Finland boasts an astoundingly high consent rate when it comes to their rate of consent: over 90% of Finns consent to donating their samples to a biobank upon request! Quite impressive, when compared to, for example, the estimated 5% consent rate in South America.

Finns rank at the top of the charts when it comes to trusting institutions and valuing science. They understand the importance of science, and want to be involved in furthering research. The positive Finnish attitude towards research is only one of the reasons why Finland is the country for sample collecting.

Donating made simple

Giving consent and donating has been made easy. Most samples are donated during hospital visits; a patient may be asked to donate already drawn excess blood, for example. Patients may also be approached via an invitation letter to come give a sample. Sometimes, saying “yes” is all the patient has to do to donate!

To make things easy for researchers too, Finland uses a system of personal identity numbers. The system allows the researcher to contact the patient if necessary. The system also allows for highly reliable, completely digitalized tracking of patient health data. The health records include everything from the person’s test results to anything they have shared with their doctors (such as habits, like smoking).

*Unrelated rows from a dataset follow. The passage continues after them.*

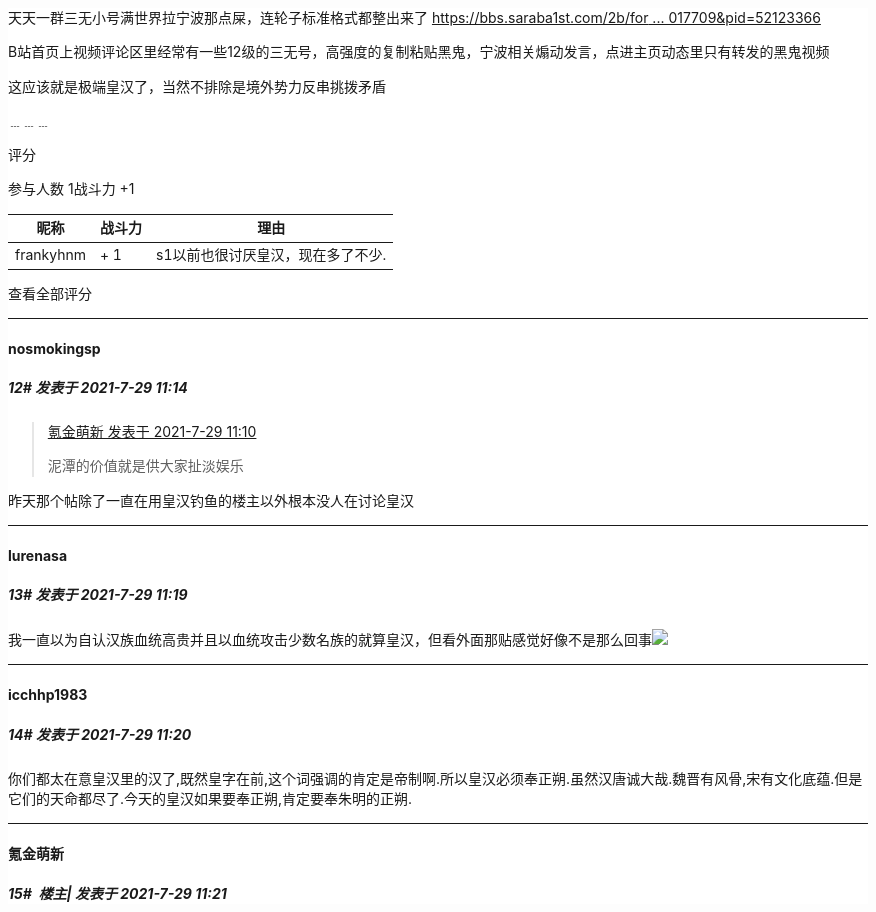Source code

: 天天一群三无小号满世界拉宁波那点屎，连轮子标准格式都整出来了
[https://bbs.saraba1st.com/2b/for ... 017709&amp;pid=52123366](https://bbs.saraba1st.com/2b/forum.php?mod=redirect&amp;goto=findpost&amp;ptid=2017709&amp;pid=52123366)

B站首页上视频评论区里经常有一些12级的三无号，高强度的复制粘贴黑鬼，宁波相关煽动发言，点进主页动态里只有转发的黑鬼视频


这应该就是极端皇汉了，当然不排除是境外势力反串挑拨矛盾


﹍﹍﹍

评分


 参与人数 1战斗力 +1

|昵称|战斗力|理由|
|----|---|---|
| frankyhnm| + 1|s1以前也很讨厌皇汉，现在多了不少.|


查看全部评分


*****

####  nosmokingsp  
##### 12#       发表于 2021-7-29 11:14


<blockquote><a href="httphttps://bbs.saraba1st.com/2b/forum.php?mod=redirect&amp;goto=findpost&amp;pid=52143992&amp;ptid=2017965" target="_blank">氪金萌新 发表于 2021-7-29 11:10</a>

泥潭的价值就是供大家扯淡娱乐</blockquote>
昨天那个帖除了一直在用皇汉钓鱼的楼主以外根本没人在讨论皇汉


*****

####  lurenasa  
##### 13#       发表于 2021-7-29 11:19


我一直以为自认汉族血统高贵并且以血统攻击少数名族的就算皇汉，但看外面那贴感觉好像不是那么回事<img src="https://static.saraba1st.com/image/smiley/face2017/180.png" referrerpolicy="no-referrer">


*****

####  icchhp1983  
##### 14#       发表于 2021-7-29 11:20


你们都太在意皇汉里的汉了,既然皇字在前,这个词强调的肯定是帝制啊.所以皇汉必须奉正朔.虽然汉唐诚大哉.魏晋有风骨,宋有文化底蕴.但是它们的天命都尽了.今天的皇汉如果要奉正朔,肯定要奉朱明的正朔.


*****

####  氪金萌新  
##### 15#         楼主| 发表于 2021-7-29 11:21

The Population Register Centre also keeps records of non­health related things, allowing for the study of population trends.

Reliable anonymity

The systems regarding data protection have been perfected to inspire trust in potential donors.

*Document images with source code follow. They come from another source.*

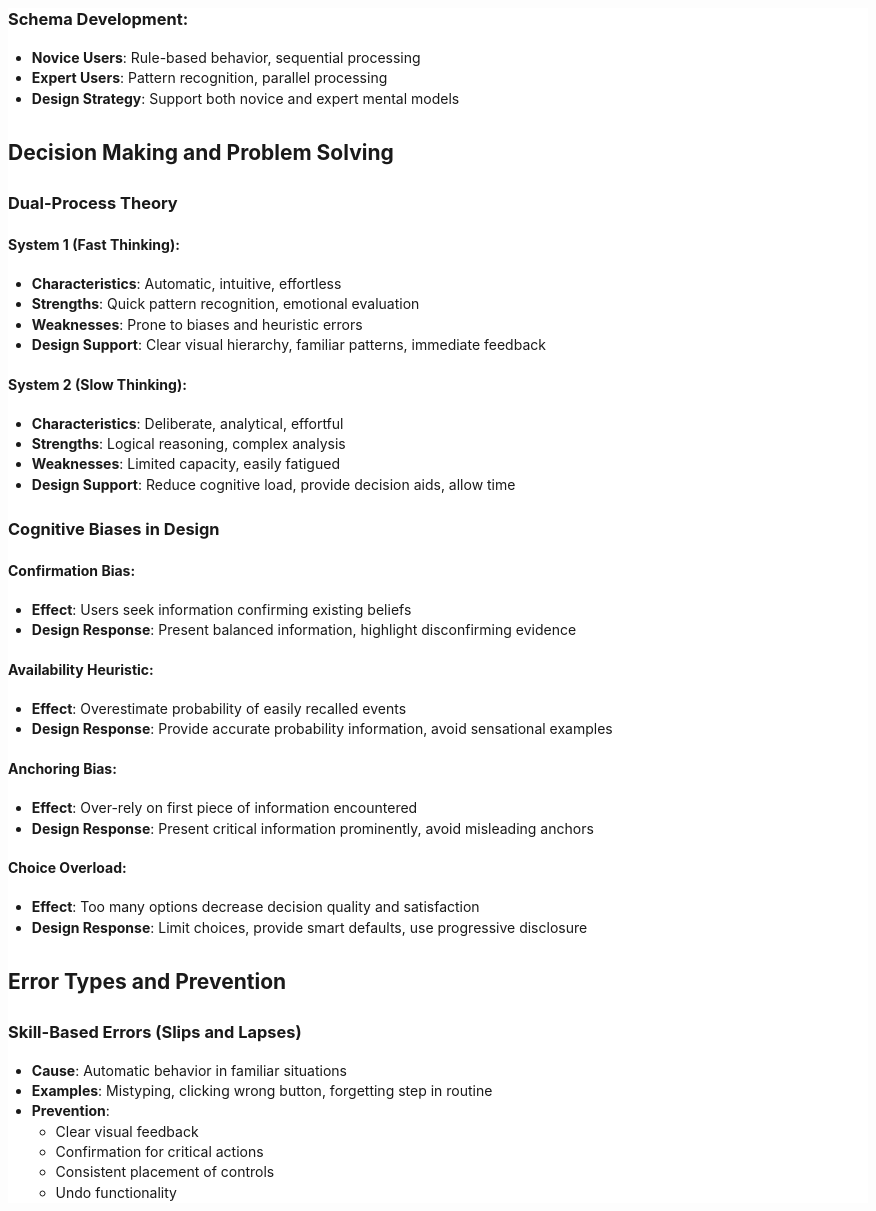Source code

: ### Schema Development:
- **Novice Users**: Rule-based behavior, sequential processing
- **Expert Users**: Pattern recognition, parallel processing
- **Design Strategy**: Support both novice and expert mental models

## Decision Making and Problem Solving

### Dual-Process Theory

#### System 1 (Fast Thinking):
- **Characteristics**: Automatic, intuitive, effortless
- **Strengths**: Quick pattern recognition, emotional evaluation
- **Weaknesses**: Prone to biases and heuristic errors
- **Design Support**: Clear visual hierarchy, familiar patterns, immediate feedback

#### System 2 (Slow Thinking):
- **Characteristics**: Deliberate, analytical, effortful
- **Strengths**: Logical reasoning, complex analysis
- **Weaknesses**: Limited capacity, easily fatigued
- **Design Support**: Reduce cognitive load, provide decision aids, allow time

### Cognitive Biases in Design

#### Confirmation Bias:
- **Effect**: Users seek information confirming existing beliefs
- **Design Response**: Present balanced information, highlight disconfirming evidence

#### Availability Heuristic:
- **Effect**: Overestimate probability of easily recalled events
- **Design Response**: Provide accurate probability information, avoid sensational examples

#### Anchoring Bias:
- **Effect**: Over-rely on first piece of information encountered
- **Design Response**: Present critical information prominently, avoid misleading anchors

#### Choice Overload:
- **Effect**: Too many options decrease decision quality and satisfaction
- **Design Response**: Limit choices, provide smart defaults, use progressive disclosure

## Error Types and Prevention

### Skill-Based Errors (Slips and Lapses)
- **Cause**: Automatic behavior in familiar situations
- **Examples**: Mistyping, clicking wrong button, forgetting step in routine
- **Prevention**: 
  - Clear visual feedback
  - Confirmation for critical actions
  - Consistent placement of controls
  - Undo functionality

For example, the samples are labeled with codes, instead of names, so donors cannot be identified by the code alone. The code­linked donor information is stored in a secure facility, with extensive measures in place to protect donor information. The donor may also withdraw consent at any time, which helps the donor feel more in control and thus, have a more positive attitude.

Finns appreciate their science 

Senior physician and professor of clinical hematology Kimmo Porkka says that he has encountered very few patients with a negative attitude towards donating. The majority of negative attitudes were due to misunderstandings and thus, easily reversible, says Porkka.

But don’t just take our word for it: a major international study (Finnish SUPER study, has just been launched in Finland. It aims to collect over 10,000 genetic samples from patients suffering from psychosis. Steven Hyman from the Stanley Center cited Finns’ positive attitude towards research as a major reason for their decision to choose Finland for their research.